Key Laboratory of RNA Biology, CAS Center for Excellence in Biomacromolecules, Institute of Biophysics, Chinese Academy of Sciences, Beijing, China.
University of Chinese Academy of Sciences, Beijing, China.
FEBS Open Bio. 2020 Nov;10(11):2437-2451. doi: 10.1002/2211-5463.12988. Epub 2020 Oct 20.
Fungal α-mannosidase Ams1 and its mammalian homolog MAN2C1 hydrolyze terminal α-linked mannoses in free oligosaccharides released from misfolded glycoproteins or lipid-linked oligosaccharide donors. Ams1 is transported by selective autophagy into vacuoles. Here, we determine the tetrameric structure of Ams1 from the fission yeast Schizosaccharomyces pombe at 3.2 Å resolution by cryo-electron microscopy. Distinct from a low resolution structure of S. cerevisiae Ams1, S. pombe Ams1 has a prominent N-terminal tail that mediates tetramerization and an extra β-sheet domain. Ams1 shares a conserved active site with other enzymes in glycoside hydrolase family 38, to which Ams1 belongs, but contains extra N-terminal domains involved in tetramerization. The atomic structure of Ams1 reported here will aid understanding of its enzymatic activity and transport mechanism.

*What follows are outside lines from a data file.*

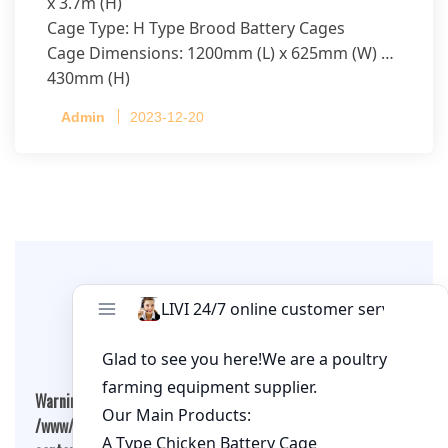
x 3.7m (H)
Cage Type: H Type Brood Battery Cages
Cage Dimensions: 1200mm (L) x 625mm (W) x
430mm (H)
Capacity per Cage: 208 pullets per cage, 4 tiers
Admin
2023-12-20
per cage
Leave A Comment
Warning
: Undefined array key "cookies" in
/www/wwwroot/qualitychickenfarm.com/wp-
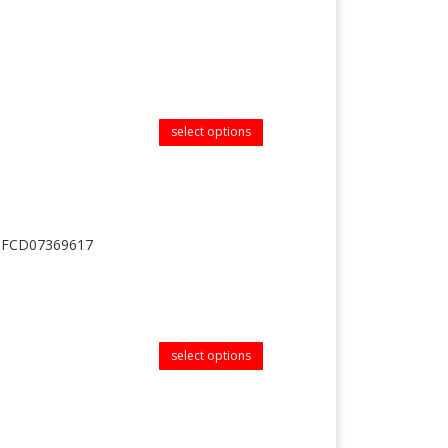
select options
| MFCD07369617
select options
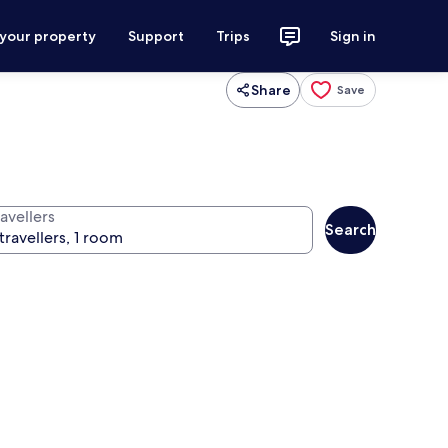
 your property
Support
Trips
Sign in
Share
Save
avellers
Search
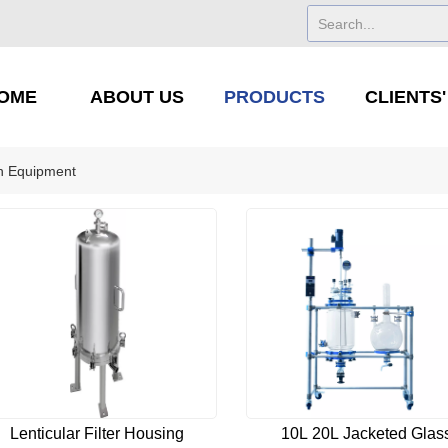
OME
ABOUT US
PRODUCTS
CLIENTS
ion Equipment
Lenticular Filter Housing
10L 20L Jacketed Glas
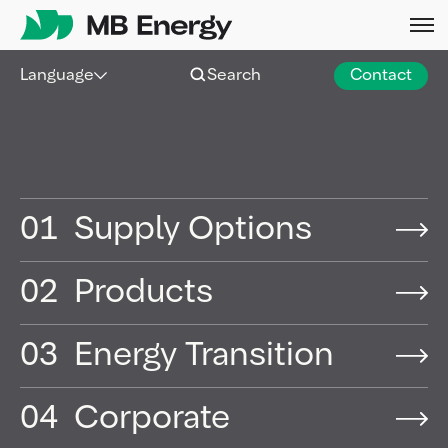
Skip
Language
Search
Contact
01
Supply Options
02
Products
03
Energy Transition
04
Corporate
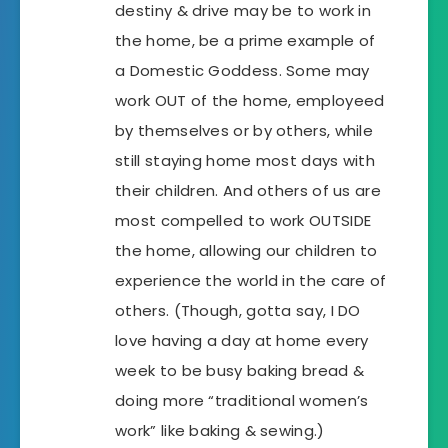
destiny & drive may be to work in
the home, be a prime example of
a Domestic Goddess. Some may
work OUT of the home, employeed
by themselves or by others, while
still staying home most days with
their children. And others of us are
most compelled to work OUTSIDE
the home, allowing our children to
experience the world in the care of
others. (Though, gotta say, I DO
love having a day at home every
week to be busy baking bread &
doing more “traditional women’s
work” like baking & sewing.)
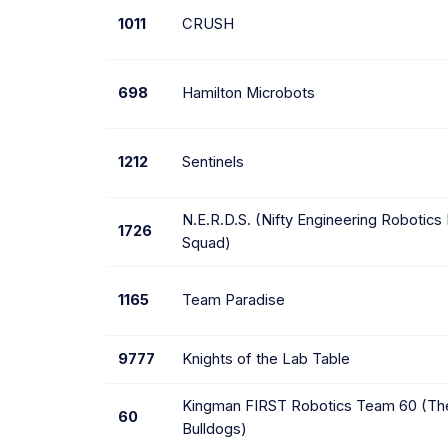
1011
CRUSH
698
Hamilton Microbots
1212
Sentinels
N.E.R.D.S. (Nifty Engineering Robotics
1726
Squad)
1165
Team Paradise
9777
Knights of the Lab Table
Kingman FIRST Robotics Team 60 (The
60
Bulldogs)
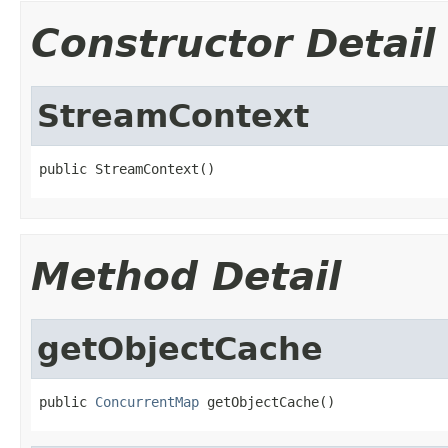
Constructor Detail
StreamContext
public StreamContext()
Method Detail
getObjectCache
public 
ConcurrentMap
 getObjectCache()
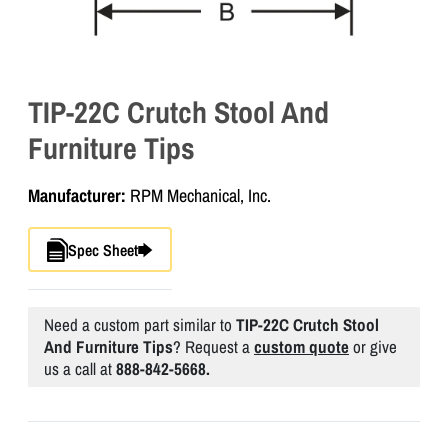
TIP-22C Crutch Stool And
Furniture Tips
Manufacturer:
RPM Mechanical, Inc.
Spec Sheet
Need a custom part similar to
TIP-22C Crutch Stool
And Furniture Tips
? Request a
custom quote
or give
us a call at
888-842-5668.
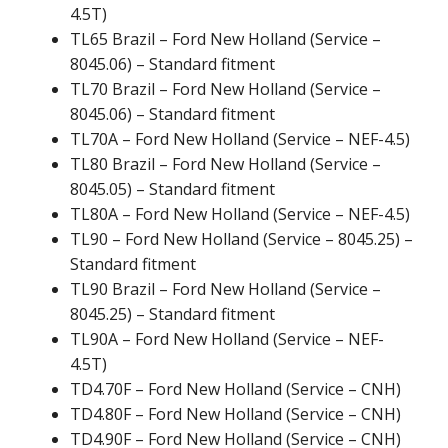
4.5T)
TL65 Brazil – Ford New Holland (Service –
8045.06) – Standard fitment
TL70 Brazil – Ford New Holland (Service –
8045.06) – Standard fitment
TL70A – Ford New Holland (Service – NEF-4.5)
TL80 Brazil – Ford New Holland (Service –
8045.05) – Standard fitment
TL80A – Ford New Holland (Service – NEF-4.5)
TL90 – Ford New Holland (Service – 8045.25) –
Standard fitment
TL90 Brazil – Ford New Holland (Service –
8045.25) – Standard fitment
TL90A – Ford New Holland (Service – NEF-
4.5T)
TD4.70F – Ford New Holland (Service – CNH)
TD4.80F – Ford New Holland (Service – CNH)
TD4.90F – Ford New Holland (Service – CNH)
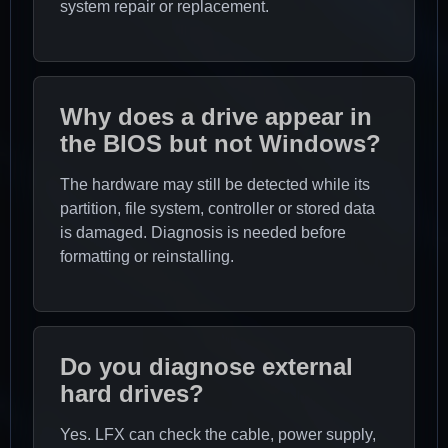
system repair or replacement.
Why does a drive appear in
the BIOS but not Windows?
The hardware may still be detected while its
partition, file system, controller or stored data
is damaged. Diagnosis is needed before
formatting or reinstalling.
Do you diagnose external
hard drives?
Yes. LFX can check the cable, power supply,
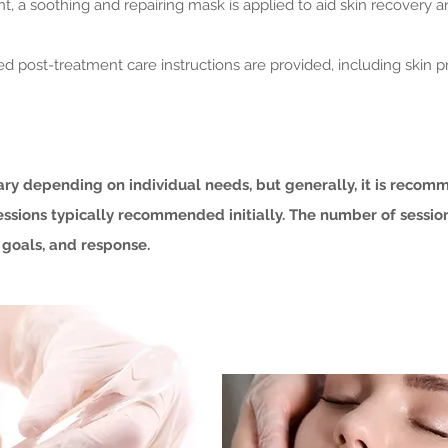
nt, a soothing and repairing mask is applied to aid skin recovery
led post-treatment care instructions are provided, including sk
ary depending on individual needs, but generally, it is reco
sessions typically recommended initially. The number of sessi
 goals, and response.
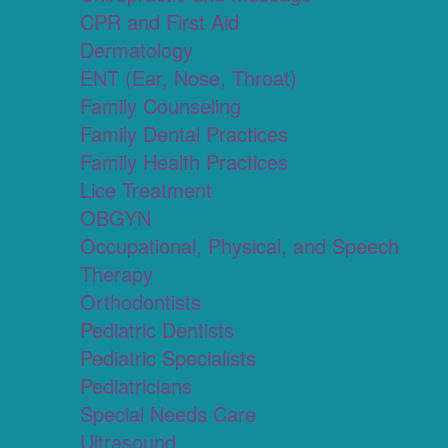
CPR and First Aid
Dermatology
ENT (Ear, Nose, Throat)
Family Counseling
Family Dental Practices
Family Health Practices
Lice Treatment
OBGYN
Occupational, Physical, and Speech
Therapy
Orthodontists
Pediatric Dentists
Pediatric Specialists
Pediatricians
Special Needs Care
Ultrasound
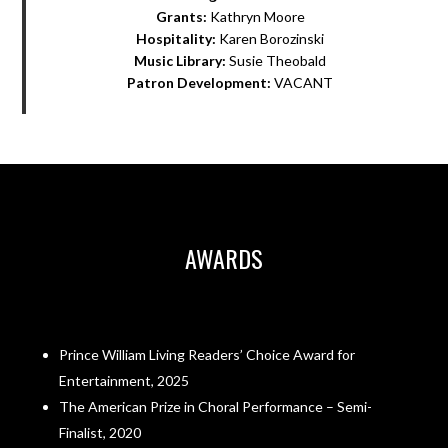
Grants:
Kathryn Moore
Hospitality:
Karen Borozinski
Music Library:
Susie Theobald
Patron Development:
VACANT
AWARDS
Prince William Living Readers’ Choice Award for
Entertainment, 2025
The American Prize in Choral Performance – Semi-
Finalist, 2020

真菌α-甘露糖苷酶 Ams1 及其哺乳动物同源物 MAN2C1 可水解从错误折叠糖蛋白或脂连接寡糖供体中释放的游离寡糖末端的α-连接甘露糖。Ams1 通过选择性自噬被转运到液泡中。在这里,我们通过冷冻电子显微镜以 3.2Å 的分辨率确定了裂殖酵母 Schizosaccharomyces pombe 中 Ams1 的四聚体结构。与低分辨率的酿酒酵母 Ams1 结构不同,S. pombe Ams1 具有一个突出的 N 端尾巴,介导四聚化和一个额外的β-折叠结构域。Ams1 与属于糖苷水解酶家族 38 的其他酶共享一个保守的活性位点,但包含额外的参与四聚化的 N 端结构域。这里报道的 Ams1 的原子结构将有助于理解其酶活性和运输机制。